1. In Figure 4 (Now 5), the analysis of the standard solution of norfloxacin (A, B) and Allura red (C, D) should provide the blank value (0 mg L^-1)

This has been included

1. What is new in this manuscript? New process method for the 3D printing for colorimetric and fluorometric measurement devices or what?

Thank you for raising this point. In other works, reported in literature, the images have been captured using the YouCam program and the deconvolution of the colors was carried out by ImageJ to obtain RGB data, which requires a further treatment for the interpretation of the results, i.e. conversion of RGB data to absorbance values, construction of calibration curves and linear regression fit, which requires more analysis time and experience in the treatment of digital images.

Thus, we have modified the sentence on page 12, line 411, as follows:

“The novelty of this 3D printed system with respect to those mentioned above and other colorimetric systems that have also been reported in the literature [14,45,65], are the versatility to performed both colorimetric and fluorimetric measurements simultaneously from processing of digital images in real time through the software developed in Matlab that includes various advantages: i) choice of the analytical technique to be used, ii) capture of the digital images, iii) construction of the calibration curves and iv) rapid acquisition of RGB channel results”.

1. Please explain how to get the LOD and LOQ values in Table 1. How to determine these values?

The limits of detection (LOD) and quantification (LOQ) were calculated as the concentration corresponding to three times and ten times the standard deviation of the blank solution (n=10) over calibration slope, respectively.

1. To detect the real sample, the authors should notice the matrix effect. The authors should illustrate the process to sense the real samples in the Experimental section.

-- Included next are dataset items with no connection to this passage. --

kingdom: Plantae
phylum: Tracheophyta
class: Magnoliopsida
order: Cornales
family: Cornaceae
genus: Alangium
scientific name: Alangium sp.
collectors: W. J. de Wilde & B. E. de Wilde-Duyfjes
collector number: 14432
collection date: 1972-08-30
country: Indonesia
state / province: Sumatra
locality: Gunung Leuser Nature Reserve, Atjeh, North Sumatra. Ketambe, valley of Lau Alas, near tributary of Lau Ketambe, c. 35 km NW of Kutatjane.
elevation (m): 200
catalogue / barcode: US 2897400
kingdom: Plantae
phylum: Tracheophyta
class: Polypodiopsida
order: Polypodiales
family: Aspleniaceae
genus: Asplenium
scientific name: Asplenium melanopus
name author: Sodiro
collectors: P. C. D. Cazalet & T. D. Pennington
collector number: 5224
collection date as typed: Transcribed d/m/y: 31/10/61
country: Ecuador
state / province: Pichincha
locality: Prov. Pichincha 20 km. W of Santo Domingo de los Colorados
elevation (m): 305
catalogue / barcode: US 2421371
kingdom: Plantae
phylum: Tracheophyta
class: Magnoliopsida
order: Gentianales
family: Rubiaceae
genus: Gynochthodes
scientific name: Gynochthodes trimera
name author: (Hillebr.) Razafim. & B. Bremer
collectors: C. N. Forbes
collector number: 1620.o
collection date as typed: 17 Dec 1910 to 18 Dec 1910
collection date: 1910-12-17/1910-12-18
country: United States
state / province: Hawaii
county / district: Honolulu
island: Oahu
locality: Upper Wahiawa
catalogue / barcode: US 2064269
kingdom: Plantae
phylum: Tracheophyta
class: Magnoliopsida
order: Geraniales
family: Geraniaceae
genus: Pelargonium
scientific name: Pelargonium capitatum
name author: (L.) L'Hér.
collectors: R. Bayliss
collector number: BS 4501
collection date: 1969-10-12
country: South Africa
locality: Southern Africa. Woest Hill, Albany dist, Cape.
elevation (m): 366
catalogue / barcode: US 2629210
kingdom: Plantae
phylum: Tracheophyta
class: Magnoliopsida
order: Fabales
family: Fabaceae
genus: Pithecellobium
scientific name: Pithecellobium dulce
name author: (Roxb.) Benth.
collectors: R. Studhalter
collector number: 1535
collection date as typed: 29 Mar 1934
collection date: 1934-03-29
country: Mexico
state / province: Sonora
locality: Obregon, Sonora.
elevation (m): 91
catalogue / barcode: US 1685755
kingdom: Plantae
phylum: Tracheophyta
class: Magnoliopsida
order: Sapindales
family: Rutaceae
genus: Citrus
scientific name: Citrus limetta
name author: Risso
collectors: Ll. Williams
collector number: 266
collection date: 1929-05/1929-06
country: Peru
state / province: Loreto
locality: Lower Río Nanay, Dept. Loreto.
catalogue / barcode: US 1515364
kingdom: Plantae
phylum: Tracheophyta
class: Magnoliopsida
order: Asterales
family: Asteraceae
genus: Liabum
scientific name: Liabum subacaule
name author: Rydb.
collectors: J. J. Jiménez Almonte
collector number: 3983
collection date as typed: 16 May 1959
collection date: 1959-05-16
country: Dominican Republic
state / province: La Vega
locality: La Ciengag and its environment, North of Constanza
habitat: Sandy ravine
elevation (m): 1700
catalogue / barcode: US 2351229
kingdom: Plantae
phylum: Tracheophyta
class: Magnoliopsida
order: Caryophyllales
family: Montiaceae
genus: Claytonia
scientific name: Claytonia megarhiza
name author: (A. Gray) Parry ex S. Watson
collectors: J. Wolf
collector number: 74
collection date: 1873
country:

As shown in Table 2, to assess matrix effects, environmental and food samples were analyzed without and with spiked with a known concentration. Recovery percentages obtained were from 89-102%, which indicates no significant matrix effects in quantitative analysis.

We have included a schematic representation about norfloxacin preconcentration procedure for further colorimetric analysis based on digital images as shown in Fig. 1 on page 4, line 144. However, allura red and quinine samples were directly analyzed, which only were diluted in a volumetric flask with deionized water and a 0.05 mol L^-1 sulfuric acid solution respectively, as described on page 3, line 122.

 

Fig. 1. shows a schematic representation of the norfloxacin preconcentration procedure for further colorimetric analysis based on digital images.

Author Response File: Author Response.pdf

Reviewer 2 Report

The manuscript describes a 3D-printed device equipped with a web camera and LED light sources to detect norfloxacin, Allura red, and quinine in water and beverage samples. The topic of the portable optic detection system is interesting; the results from the proposed device and conventional spectrophotometer/spectrofluorometer are comparable. Other comments:

·       The introduction is insufficient; several original and classical works using LED or similar light sources have not been discussed in the current manuscript, such as Lab on a Chip 9 (5), 733 and Lab on a Chip 5 (10), 1041.

·       The design criteria for the optical system are unclear, which may influence the detection performance of the fluorescent signal. It seems that the author used monochromatic LED and the inherent filters of the RGB detectors in the web camera. However, the monochromatic LED emits a broad range of wavelengths rather than a single wavelength emission by a laser diode. The wavelength band for the RGB detector may not be sufficient to block the light from the LED. Thus, it is surprising that the detection limit of the portable system is comparable to the benchtop spectrofluorometer. The authors should provide a detailed discussion of this aspect.

 

·       The font of sections is not consistent; e.g., the 3.2 section is in italics. The alignment in Table 2 is not consistent. The title of section 3.1.1 is incomplete. 

Author Response

Please see the attachmen

Author Response File: Author Response.pdf

Round 2

Reviewer 2 Report

The authors have sufficiently addressed the concerns. I thus recommend the acceptance of the revised manuscript.